Eu não inventei o amor, nem o Caymmi. Mas eu fico aqui pensando se seria possível viver sem esse sentimento que faz com que tudo seja bonito, que a vida seja essa aventura maravilhosa. Conheço idéias e pessoas que não concordam com o que falo. Estão aí, através dos tempos, os suicidas, os amargurados, os genocidas, os assassinos e os fabricantes de guerras. E os mal humorados, os pessimistas.
Arde em meu peito uma chama que me faz tremer ao abraçar e beijar os que amo. Desejaria ser uma fonte inesgotável de amor para distribuir um pouco do que recebo. Como aquele longo enlaçar que recebi, comovido e feliz, da menina de cinco anos no dia de meu aniversário. Enquanto nossos corações batiam em harmonia, tudo e todos ao redor sumiram de meu pensamento. O instante mágico durou o tempo do abraço apertado e se prolongou pelo dia adentro, pela vida afora. Sempre me lembrarei desse momento.
Os poetas celebram o coração por mais cerebrais que sejam. Há exceções, mas mesmo a racionalidade perseguida por muitos, quando alcançada, toca a sensibilidade mais quente dos leitores. Então, eu não me envergonho de pronunciar e repetir essa palavra tão poética e musical. Coração, coração, coração.
Não inventei o amor nem o fax. Mas esse foi um invento que usei muito, e ainda uso quando necessário, que nunca compreendi direito. Internet, e-mails, toda essas façanhas colocadas à nossa disposição eu aceito muito bem. Apenas as uso e não me deixo ser usado por elas.

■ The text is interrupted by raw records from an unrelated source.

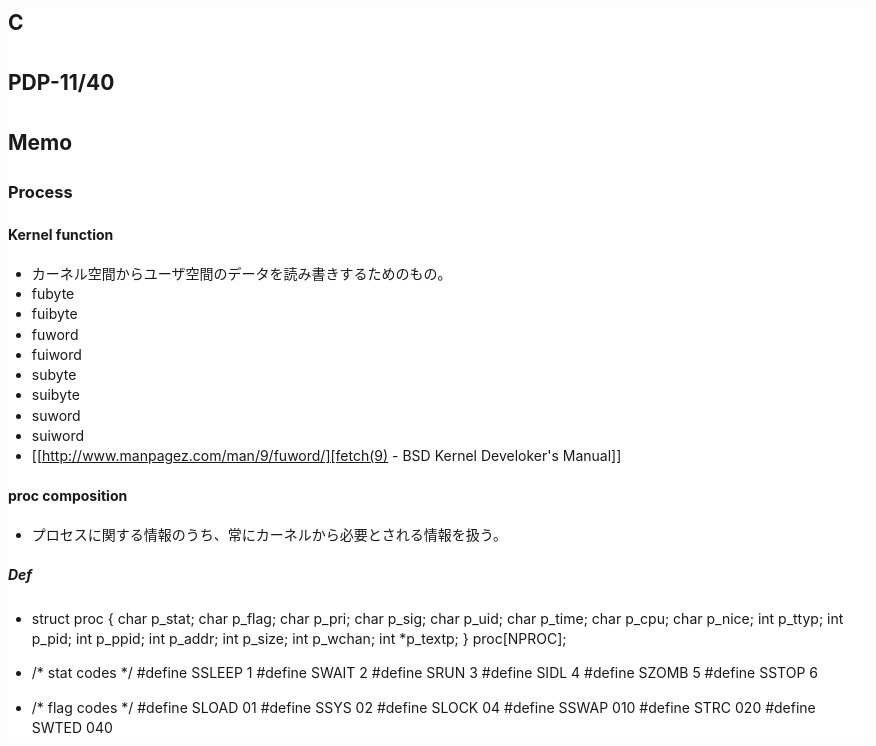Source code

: ## C
## PDP-11/40
## Memo
### Process
#### Kernel function
- カーネル空間からユーザ空間のデータを読み書きするためのもの。
- fubyte
- fuibyte
- fuword
- fuiword
- subyte
- suibyte
- suword
- suiword
- [[http://www.manpagez.com/man/9/fuword/][fetch(9) - BSD Kernel Develoker's Manual]]
#### proc composition
- プロセスに関する情報のうち、常にカーネルから必要とされる情報を扱う。
##### Def
- struct proc
  {
      char p_stat;
      char p_flag;
      char p_pri;
      char p_sig;
      char p_uid;
      char p_time;
      char p_cpu;
      char p_nice;
      int  p_ttyp;
      int  p_pid;
      int  p_ppid;
      int  p_addr;
      int  p_size;
      int  p_wchan;
      int  *p_textp;
  } proc[NPROC];

- /* stat codes */
  #define SSLEEP 1
  #define SWAIT  2
  #define SRUN   3
  #define SIDL   4
  #define SZOMB  5
  #define SSTOP  6

- /* flag codes */
  #define SLOAD  01
  #define SSYS   02
  #define SLOCK  04
  #define SSWAP  010
  #define STRC   020
  #define SWTED  040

Tenho a pretensão de controlar a minha vida, de não ser comandado por nenhuma máquina.
O desenvolvimento tecnológico é tão rápido que não nos deixa tempo de refletir sobre o que está acontecendo. O velho temor de George Orwell, no livro 1984, virou piada ou brincadeira. O Estado continua querendo controlar as pessoas, mas elas é que se oferecem, por livre e espontânea escolha ou ignorância, para serem vigiadas por grandes corporações.

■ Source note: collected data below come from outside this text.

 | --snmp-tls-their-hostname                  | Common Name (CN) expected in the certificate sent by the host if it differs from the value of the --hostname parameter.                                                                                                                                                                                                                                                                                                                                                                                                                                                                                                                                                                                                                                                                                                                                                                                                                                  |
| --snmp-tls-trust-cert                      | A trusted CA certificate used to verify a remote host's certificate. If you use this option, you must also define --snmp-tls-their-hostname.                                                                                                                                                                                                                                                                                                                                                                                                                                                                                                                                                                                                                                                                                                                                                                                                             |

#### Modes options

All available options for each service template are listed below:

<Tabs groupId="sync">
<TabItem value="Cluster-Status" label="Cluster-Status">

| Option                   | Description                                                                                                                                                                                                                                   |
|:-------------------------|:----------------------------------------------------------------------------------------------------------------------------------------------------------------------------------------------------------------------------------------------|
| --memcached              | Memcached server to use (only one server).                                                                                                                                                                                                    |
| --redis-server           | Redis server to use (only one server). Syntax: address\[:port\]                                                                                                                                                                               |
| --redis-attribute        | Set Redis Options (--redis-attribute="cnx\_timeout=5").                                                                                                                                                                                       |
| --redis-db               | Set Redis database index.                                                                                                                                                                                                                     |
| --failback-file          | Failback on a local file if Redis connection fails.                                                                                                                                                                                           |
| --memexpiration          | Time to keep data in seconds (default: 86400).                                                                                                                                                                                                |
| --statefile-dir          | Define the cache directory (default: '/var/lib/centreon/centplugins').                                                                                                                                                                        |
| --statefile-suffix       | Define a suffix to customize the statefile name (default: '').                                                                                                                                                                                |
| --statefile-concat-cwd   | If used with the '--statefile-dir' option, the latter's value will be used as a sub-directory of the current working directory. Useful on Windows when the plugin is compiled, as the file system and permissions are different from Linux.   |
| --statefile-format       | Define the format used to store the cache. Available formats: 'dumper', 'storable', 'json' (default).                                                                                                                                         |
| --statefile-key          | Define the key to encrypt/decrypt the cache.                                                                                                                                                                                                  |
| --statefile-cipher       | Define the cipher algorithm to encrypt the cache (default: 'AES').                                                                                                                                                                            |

Conto uma história. Na véspera de viajar para os Estados Unidos, o grupo Ponto de Partida pediu-me que eu fizesse uma letra para um espetáculo que eles fariam com uns meninos de Araçuaí, no Vale do Jequitinhonha. Tinham pressa e eu lhes prometi, tão logo me aliviasse do cansaço, trabalhar na melodia do Gilvan de Oliveira. Dito e feito. À noite, do hotel em Nova York, eu enviei um fax para o hotel de Araçuaí. Pus o papel na máquina, do outro lado do mundo. Enquanto a folha se enrolava lá, na hora ia de desenrolando aqui. Os meninos, dizem, ficaram boquiabertos, não com o escrito mas com a modernidade. Eis o que estava escrito:
“Acalento: Quando o sol se escondeu muito além do chão e a luz viajou carregando o azul o luar me chegou, me acarinhou, estrelou sobre o meu quarto de dormir sobre mim, meu sonhar vagalumiou e eu ouvi a canção de adormecer.”
E eles saíram cantando divinamente.
Esta crônica foi originalmente publicada no Estado de Minas, em outubro de 2011.